Leather seems to let the abrasive "sink" more making for a finer scratch pattern.

For example: 3 micron on balsa will leave a noticeable scratch pattern where if used on leather it will produce a clean mirror finish. Similar effects with as low as 1 micron too.
Logic suggests that because of the softer surface of leather, when the knife passes over the diamonds they have a little 'give' to them, like they are on a sponge, and therefore give a less deep scratch on the metal. (oh :) I see you posted that already )
 
Logic suggests that because of the softer surface of leather, when the knife passes over the diamonds they have a little 'give' to them, like they are on a sponge, and therefore give a less deep scratch on the metal. (oh :) I see you posted that already )

You made it crystal clear though - a worthwhile post! :)
 
Yes, good thread. Now I have to get balsa and DMT 6 mic paste to strop with before I hit my xx-fine stone. Then on to HA 1 mic, .5 mic and I'm going to order a peice of Keith's HA horse's butt strop leather.
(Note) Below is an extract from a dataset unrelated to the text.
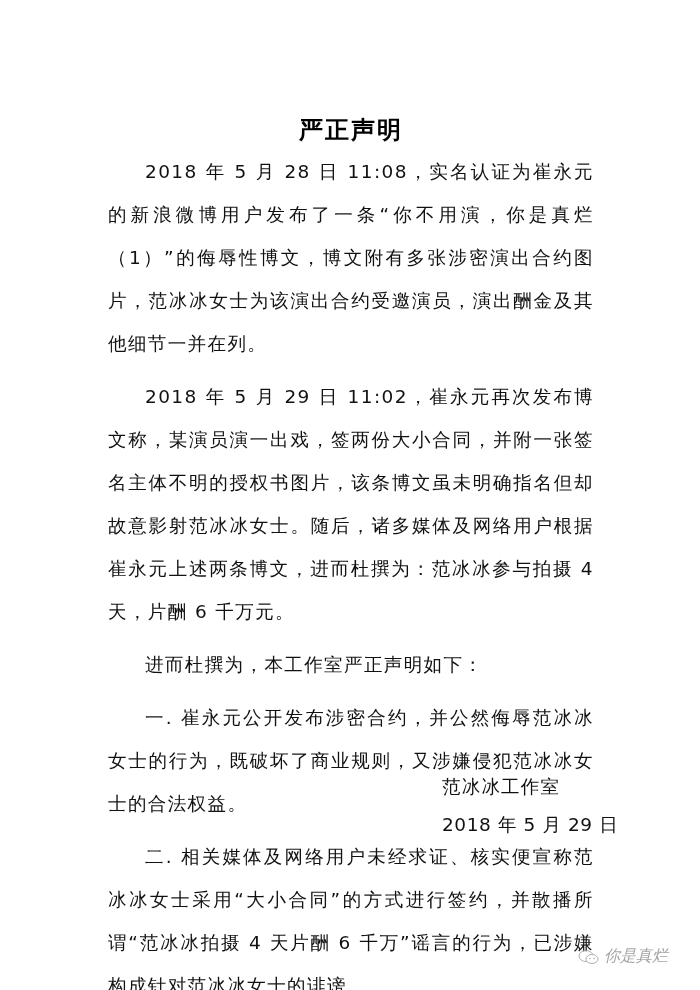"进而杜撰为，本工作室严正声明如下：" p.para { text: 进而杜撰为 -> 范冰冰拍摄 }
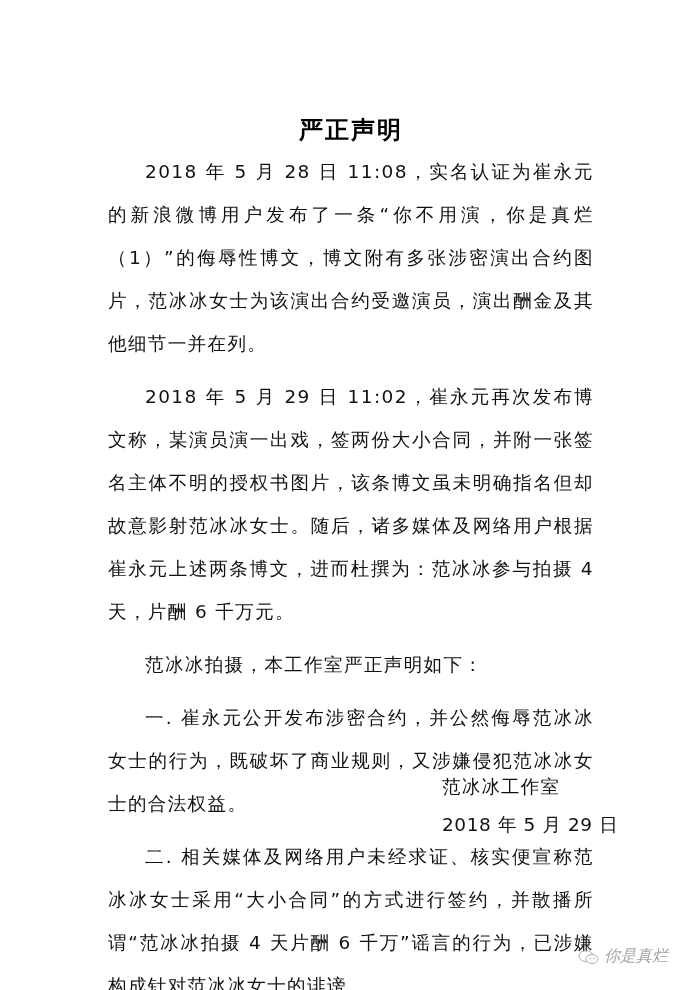"你是真烂" span { text: 你是真烂 -> 范冰冰拍摄 }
I guess that's the last one on the totem pole. My gosh - more stuff - more fun!! :D :D
 
Yes, good thread. Now I have to get balsa and DMT 6 mic paste to strop with before I hit my xx-fine stone. Then on to HA 1 mic, .5 mic and I'm going to order a peice of Keith's HA horse's butt strop leather. I guess that's the last one on the totem pole. My gosh - more stuff - more fun!! :D :D

Speaking of which, can 'stropping grade' balsa be found anywhere else other than HA? I know it's not stupid expensive (especially considering the level to which it is finished -- good size, almost flat, blemish-free surface, magnetic back for a base), but it is pricey for a piece of wood. And I know balsa is balsa, that there is no such thing as 'stropping grade'; I was just referring to the level of finish on the surface. Also, for those who might suggest DIY, I don't have the tools and skill to turn a piece of scrap balsa into something acceptable for stropping on.
 
All you really have to do is sand it flat. I can't imagine it would be much different from flattening a waterstone.